_INFORMATION_.
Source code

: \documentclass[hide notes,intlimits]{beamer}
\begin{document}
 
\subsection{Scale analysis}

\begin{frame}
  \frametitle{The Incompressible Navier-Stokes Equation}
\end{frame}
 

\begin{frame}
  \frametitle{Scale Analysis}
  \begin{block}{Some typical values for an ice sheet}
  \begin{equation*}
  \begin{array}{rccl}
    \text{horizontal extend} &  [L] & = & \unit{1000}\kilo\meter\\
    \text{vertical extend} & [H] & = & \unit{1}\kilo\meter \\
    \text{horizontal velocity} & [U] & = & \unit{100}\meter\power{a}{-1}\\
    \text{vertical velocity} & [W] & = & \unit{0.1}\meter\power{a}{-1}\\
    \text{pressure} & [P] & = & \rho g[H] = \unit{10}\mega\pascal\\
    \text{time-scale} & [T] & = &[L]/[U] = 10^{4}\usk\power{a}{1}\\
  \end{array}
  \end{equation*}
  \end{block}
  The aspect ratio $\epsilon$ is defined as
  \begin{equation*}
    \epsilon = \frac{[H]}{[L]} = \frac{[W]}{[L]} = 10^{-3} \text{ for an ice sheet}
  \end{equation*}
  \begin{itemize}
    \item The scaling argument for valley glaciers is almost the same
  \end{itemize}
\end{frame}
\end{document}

_WHAT THE EXERCISE ASKS_. Your task is to list each line of the records with the word "unit".

_SOLUTION TO THE EXERCISE_.
    \text{horizontal extend} &  [L] & = & \unit{1000}\kilo\meter\\
    \text{vertical extend} & [H] & = & \unit{1}\kilo\meter \\
    \text{horizontal velocity} & [U] & = & \unit{100}\meter\power{a}{-1}\\
    \text{vertical velocity} & [W] & = & \unit{0.1}\meter\power{a}{-1}\\
    \text{pressure} & [P] & = & \rho g[H] = \unit{10}\mega\pascal\\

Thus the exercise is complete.